▸ Text excerpt:
• • • •
This is a 19th-century interpretation of the funeral witnessed by Ibn Fadlan.

So, rather than imagining a bunch of hard-partying Vikings playing mead-pong, think of it like an episode of that Intervention show, but if a whole town needed help and nobody intervened.

This information provides us with important context clues in regard to what the hell these people were doing with their wild burials. Namely: by the time they actually put things in the grave, all of these people may have been several days into a nonstop alcohol bender.

It begs the question: did the Norse funeral parties even know what they were doing? Did replacing a dead woman’s jaw with a pig’s mean something profound, or was it the 9th-century equivalent of drawing on someone’s face with a Sharpie?

Could they even remember the burials, let alone explain what they meant? Even Ibn Fadlan, who witnessed a chieftain’s burial first hand, admits he could not discern what was going on. Anyone who’s been the designated driver at a rager could probably relate to Fadlan here.5

#5: If You Were the One Setting a Burial Ship on Fire, You Had to Watch Your Ass

While many Norse burials didn’t use ships—instead preferring holes in the ground, boxes, wooden tents, barrows, traditional pyres, etc.—some did!
• • • •
▸ Record set:
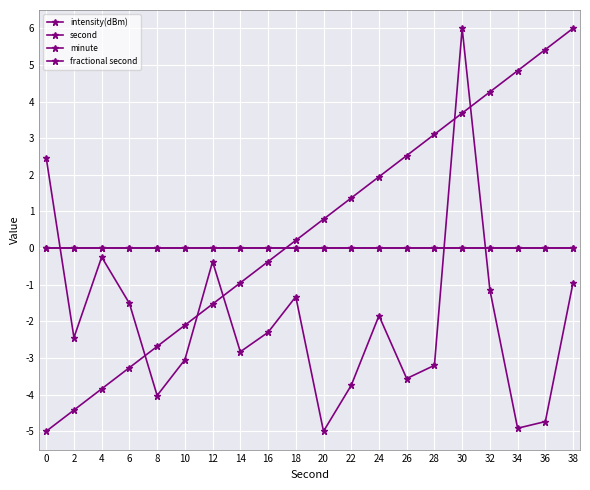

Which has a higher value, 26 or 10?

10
• • • •
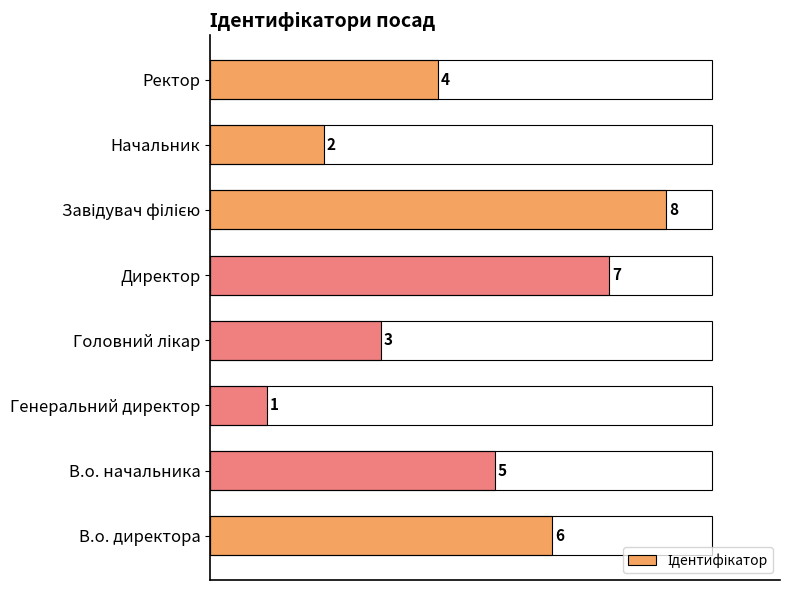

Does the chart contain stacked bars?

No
• • • •
▸ Required action: Write the next part of the Norse burial article, starting right after its final sentence.

▸ Response:
That funeral Ibn Fadlan witnessed on the Volga was one such ship burial. After days of binge drinking, ritualistic sex, violence, and human and animal sacrifices, it was finally time to set the chieftain and his burial ship—replete with expensive gifts and other dead bodies—ablaze.

In this example, you can see another common theme: many women were buried with iron rods. This seems to indicate a connection to magic or witchcraft. Or maybe they just used them to keep their binge-drinking husbands in line.

The dead Norseman’s closest male relative approached the boat very carefully. He walked backward, stark naked, with his face turned to make sure all of his body’s orifices were facing away from the boat.

Now, you’ll do well to note that the human body does not have all of its orifices on the same side. So, the naked, fire-starting relative covered his anus with his hand as he backed himself toward the ship. Only after he lit the pyre with his torch was it safe for others to approach and throw their own torches.

We can empathize with Ibn Fadlan’s general confusion about all of this. What was this man afraid of? Was he afraid of being burnt, due to his nakedness and the fact that he’d been pickling himself with alcohol for the last 10 days or so?

That doesn’t seem to be it: the naked man is only cautious before the great bonfire is lit, and seems only concerned with his body holes. And, given all the sacrificing and binge-drinking deaths that likely occurred in the lead-up, I’m not so sure these folks were too worried about physical safety.

As Neil Price points out, it appears that the man was afraid of something incorporeal leaving the burial ship and entering his body through the sour end of his gastrointestinal tract. Fascinating.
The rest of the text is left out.